● TASK:
Copy out all of the lines below word for word, leaving out the pictures.
===
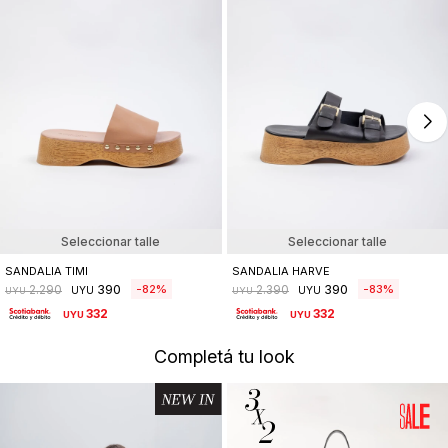
Seleccionar talle
Seleccionar talle
SANDALIA TIMI
SANDALIA HARVE
390
390
82
83
2.290
2.390
UYU
UYU
UYU
UYU
332
332
UYU
UYU
Completá tu look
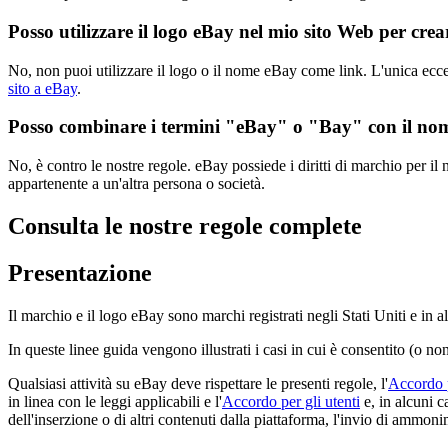
Posso utilizzare il logo eBay nel mio sito Web per cre
No, non puoi utilizzare il logo o il nome eBay come link. L'unica ecc
sito a eBay
.
Posso combinare i termini "eBay" o "Bay" con il nom
No, è contro le nostre regole. eBay possiede i diritti di marchio per
appartenente a un'altra persona o società.
Consulta le nostre regole complete
Presentazione
Il marchio e il logo eBay sono marchi registrati negli Stati Uniti e in al
In queste linee guida vengono illustrati i casi in cui è consentito (o no
Qualsiasi attività su eBay deve rispettare le presenti regole, l'
Accordo p
in linea con le leggi applicabili e l'
Accordo per gli utenti
e, in alcuni c
dell'inserzione o di altri contenuti dalla piattaforma, l'invio di ammonim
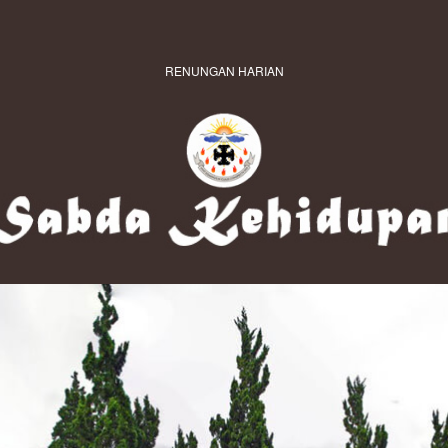
RENUNGAN HARIAN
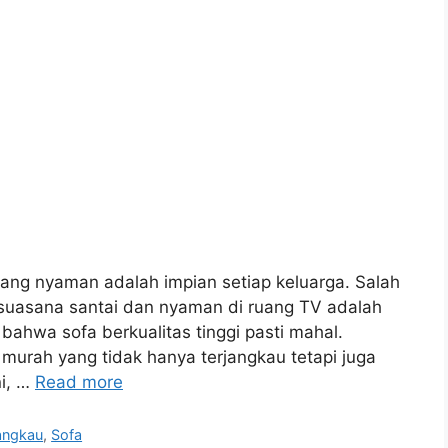
 yang nyaman adalah impian setiap keluarga. Salah
suasana santai dan nyaman di ruang TV adalah
hwa sofa berkualitas tinggi pasti mahal.
 murah yang tidak hanya terjangkau tetapi juga
ni, …
Read more
jangkau
,
Sofa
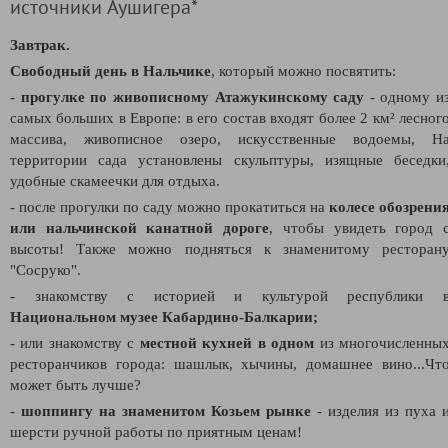
источники Аушигера*
Завтрак.
Свободный день в Нальчике
, который можно посвятить:
- прогулке по живописному Атажукинскому саду
- о
дному и
самых больших в Европе: в его состав входят более 2 км² лесног
массива, живописное озеро, искусственные водоемы, Н
территории сада установлены скульптуры, изящные беседки
удобные скамеечки для отдыха.
- после прогулки по саду можно прокатиться на
колесе обозрени
или нальчинской канатной дороге
, чтобы увидеть город 
высоты! Также можно подняться к знаменитому ресторан
"Сосруко".
- знакомству с историей и культурой республики 
Национальном музее Кабардино-Балкарии;
- или знакомству с
местной кухней в одном
из многочисленны
ресторанчиков города: шашлык, хычины, домашнее вино...Чт
может быть лучше?
-
шоппингу на знаменитом Козьем рынке
- изделия из пуха 
шерсти ручной работы по приятным ценам!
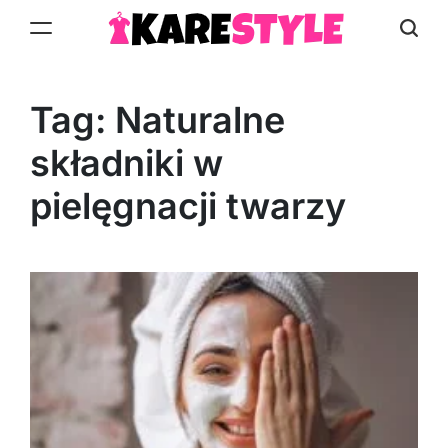
Skip
to
KareStyle.pl
content
Tag:
Naturalne
składniki w
pielęgnacji twarzy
===
● REPLY:
Seleccionar talle
Seleccionar talle
SANDALIA TIMI
SANDALIA HARVE
390
390
82
83
2.290
2.390
UYU
UYU
UYU
UYU
332
332
UYU
UYU
Completá tu look
Posso utilizzare il logo eBay nel mio sito Web per cre
No, non puoi utilizzare il logo o il nome eBay come link. L'unica ecc
sito a eBay
.
Posso combinare i termini "eBay" o "Bay" con il nom
No, è contro le nostre regole. eBay possiede i diritti di marchio per
appartenente a un'altra persona o società.
Consulta le nostre regole complete
Presentazione
Il marchio e il logo eBay sono marchi registrati negli Stati Uniti e in al
In queste linee guida vengono illustrati i casi in cui è consentito (o no
Qualsiasi attività su eBay deve rispettare le presenti regole, l'
Accordo p
in linea con le leggi applicabili e l'
Accordo per gli utenti
e, in alcuni c
dell'inserzione o di altri contenuti dalla piattaforma, l'invio di ammonim
RENUNGAN HARIAN
 yang nyaman adalah impian setiap keluarga. Salah
suasana santai dan nyaman di ruang TV adalah
hwa sofa berkualitas tinggi pasti mahal.
 murah yang tidak hanya terjangkau tetapi juga
ni, …
Read more
jangkau
,
Sofa
источники Аушигера*
Завтрак.
Свободный день в Нальчике
, который можно посвятить:
- прогулке по живописному Атажукинскому саду
- о
дному и
самых больших в Европе: в его состав входят более 2 км² лесног
массива, живописное озеро, искусственные водоемы, Н
территории сада установлены скульптуры, изящные беседки
удобные скамеечки для отдыха.
- после прогулки по саду можно прокатиться на
колесе обозрени
или нальчинской канатной дороге
, чтобы увидеть город 
высоты! Также можно подняться к знаменитому ресторан
"Сосруко".
- знакомству с историей и культурой республики 
Национальном музее Кабардино-Балкарии;
- или знакомству с
местной кухней в одном
из многочисленны
ресторанчиков города: шашлык, хычины, домашнее вино...Чт
может быть лучше?
-
шоппингу на знаменитом Козьем рынке
- изделия из пуха 
шерсти ручной работы по приятным ценам!
Skip
to
KareStyle.pl
content
Tag:
Naturalne
składniki w
pielęgnacji twarzy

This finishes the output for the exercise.